PROBLEM TO WORK ON: Set the records down again. Match every line exactly.

DATA LISTING:

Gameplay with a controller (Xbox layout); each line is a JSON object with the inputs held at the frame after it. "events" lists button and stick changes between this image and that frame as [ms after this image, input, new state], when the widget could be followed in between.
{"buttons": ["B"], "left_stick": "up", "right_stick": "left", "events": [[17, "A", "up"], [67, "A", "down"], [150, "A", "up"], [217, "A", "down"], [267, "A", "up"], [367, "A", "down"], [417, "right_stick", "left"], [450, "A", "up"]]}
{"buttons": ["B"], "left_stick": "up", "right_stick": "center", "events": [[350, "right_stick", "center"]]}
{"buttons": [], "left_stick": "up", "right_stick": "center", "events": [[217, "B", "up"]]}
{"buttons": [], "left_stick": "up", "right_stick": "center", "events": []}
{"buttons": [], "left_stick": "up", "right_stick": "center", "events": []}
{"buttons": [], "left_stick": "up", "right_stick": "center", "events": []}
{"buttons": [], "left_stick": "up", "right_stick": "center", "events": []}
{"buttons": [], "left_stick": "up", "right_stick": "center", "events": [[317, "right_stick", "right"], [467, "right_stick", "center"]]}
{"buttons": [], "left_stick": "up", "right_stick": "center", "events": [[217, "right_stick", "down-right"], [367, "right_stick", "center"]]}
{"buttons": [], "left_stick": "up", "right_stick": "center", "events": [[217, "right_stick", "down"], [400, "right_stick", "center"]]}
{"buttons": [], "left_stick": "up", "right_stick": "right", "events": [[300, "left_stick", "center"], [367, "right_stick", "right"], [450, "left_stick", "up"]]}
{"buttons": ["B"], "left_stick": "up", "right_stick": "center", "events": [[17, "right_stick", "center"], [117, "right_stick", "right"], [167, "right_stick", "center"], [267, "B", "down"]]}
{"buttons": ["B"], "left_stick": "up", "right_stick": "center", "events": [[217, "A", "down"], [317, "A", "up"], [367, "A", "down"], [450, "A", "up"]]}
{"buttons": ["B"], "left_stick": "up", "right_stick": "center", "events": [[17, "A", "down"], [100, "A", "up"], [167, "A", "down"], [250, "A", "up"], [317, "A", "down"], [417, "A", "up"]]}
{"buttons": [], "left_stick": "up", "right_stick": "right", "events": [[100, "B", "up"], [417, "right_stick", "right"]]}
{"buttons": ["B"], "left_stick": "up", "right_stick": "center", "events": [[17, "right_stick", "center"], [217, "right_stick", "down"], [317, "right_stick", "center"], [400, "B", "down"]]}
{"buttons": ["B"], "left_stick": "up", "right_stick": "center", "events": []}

TASK OUTPUT:
Gameplay with a controller (Xbox layout); each line is a JSON object with the inputs held at the frame after it. "events" lists button and stick changes between this image and that frame as [ms after this image, input, new state], when the widget could be followed in between.
{"buttons": ["B"], "left_stick": "up", "right_stick": "left", "events": [[17, "A", "up"], [67, "A", "down"], [150, "A", "up"], [217, "A", "down"], [267, "A", "up"], [367, "A", "down"], [417, "right_stick", "left"], [450, "A", "up"]]}
{"buttons": ["B"], "left_stick": "up", "right_stick": "center", "events": [[350, "right_stick", "center"]]}
{"buttons": [], "left_stick": "up", "right_stick": "center", "events": [[217, "B", "up"]]}
{"buttons": [], "left_stick": "up", "right_stick": "center", "events": []}
{"buttons": [], "left_stick": "up", "right_stick": "center", "events": []}
{"buttons": [], "left_stick": "up", "right_stick": "center", "events": []}
{"buttons": [], "left_stick": "up", "right_stick": "center", "events": []}
{"buttons": [], "left_stick": "up", "right_stick": "center", "events": [[317, "right_stick", "right"], [467, "right_stick", "center"]]}
{"buttons": [], "left_stick": "up", "right_stick": "center", "events": [[217, "right_stick", "down-right"], [367, "right_stick", "center"]]}
{"buttons": [], "left_stick": "up", "right_stick": "center", "events": [[217, "right_stick", "down"], [400, "right_stick", "center"]]}
{"buttons": [], "left_stick": "up", "right_stick": "right", "events": [[300, "left_stick", "center"], [367, "right_stick", "right"], [450, "left_stick", "up"]]}
{"buttons": ["B"], "left_stick": "up", "right_stick": "center", "events": [[17, "right_stick", "center"], [117, "right_stick", "right"], [167, "right_stick", "center"], [267, "B", "down"]]}
{"buttons": ["B"], "left_stick": "up", "right_stick": "center", "events": [[217, "A", "down"], [317, "A", "up"], [367, "A", "down"], [450, "A", "up"]]}
{"buttons": ["B"], "left_stick": "up", "right_stick": "center", "events": [[17, "A", "down"], [100, "A", "up"], [167, "A", "down"], [250, "A", "up"], [317, "A", "down"], [417, "A", "up"]]}
{"buttons": [], "left_stick": "up", "right_stick": "right", "events": [[100, "B", "up"], [417, "right_stick", "right"]]}
{"buttons": ["B"], "left_stick": "up", "right_stick": "center", "events": [[17, "right_stick", "center"], [217, "right_stick", "down"], [317, "right_stick", "center"], [400, "B", "down"]]}
{"buttons": ["B"], "left_stick": "up", "right_stick": "center", "events": []}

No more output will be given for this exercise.